Whether I was at the beach or on the playground, much of the time I was enjoying myself without much sun protection. This was true not only for me, but for many of my playmates and friends in these old photos. It was just part of the culture. Southern California during the “Wonder Years” was a playland of beach excursions, pool parties, and just plain backyard fun as it most likely is today. I loved being outside, but what I did not realize was the damage that years of sun exposure was doing to my skin and the resultant melanoma from which I would suffer.

Ignorance but not bliss

Now, I do not blame my parents. Frankly, I don’t think many people really understood the damage that years of cumulative sun exposure would cause. And while many times I would have some sort of tanning oil or cream on, no one really knew that these were not effective enough for the exposure that a California summer would provide. We just didn’t know, but now we do. We now have a much better idea of what should be done and how to protect our children. That’s something every parent wants for their kids.

New recommendations to protect children

In fact, recommendations on sun protection from this American Council on Science and Health article now extend to young children under ten years of age. The Council’s most recent update (based on guidelines from the US Preventative Services Task Force (USPSTF) revised previous guidelines in recommending that the caregivers of all fair-skinned children be given skin cancer prevention guidance beginning at six months of age. This is a significant change from the previous recommendation of ten years of age.

Starting good habits early

But, why new recommendations? These recommendations have been extended for two reasons: being badly sunburned early in life increases chances of developing skin cancer early later in life AND children are more likely to develop sun-safe strategies into their lives the earlier they are exposed to them. Frankly, the second reason is new to me and makes the most sense. Starting good habits early in life has a better chance of succeeding when parents are not around to monitor. Picture this, “Hey Johnny, did you make your bed? Did you brush your teeth? Did you put away your clothes? Did you apply sunscreen?”. “Yes, mommy, I did it all and the bus is coming. I’m so happy to be a second grader now!.”

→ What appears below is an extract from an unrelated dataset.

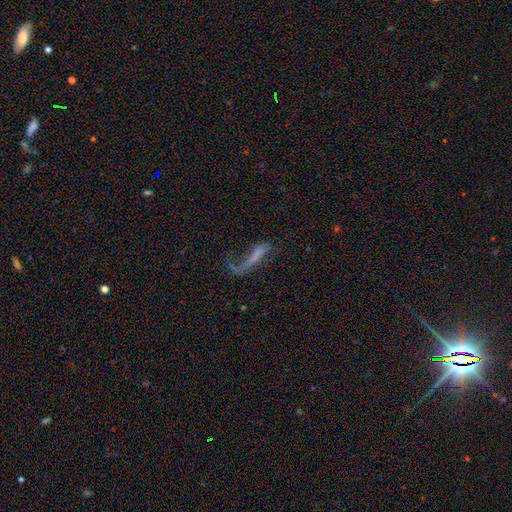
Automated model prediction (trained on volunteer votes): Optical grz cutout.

Sun smart protection for all

The USPSTF based its guidelines on research that demonstrated a strong connection between UV radiation exposure and skin cancer that results from sun exposure in childhood and adolescence. Although this research targeted fair-skinned groups, it also recommended that everyone should engage in sun smart protection (wearing protective clothing/hats, receiving proper advice on how to use broad spectrum sunscreen, avoiding indoor tanning, and avoiding sun exposure between 10am and 4pm).

If the picture above were taken today, I would probably be strapped in a car seat with a hat and shirt on and lathered up in sunscreen. I would still be smiling and hoping one day to own a cool convertible like that one.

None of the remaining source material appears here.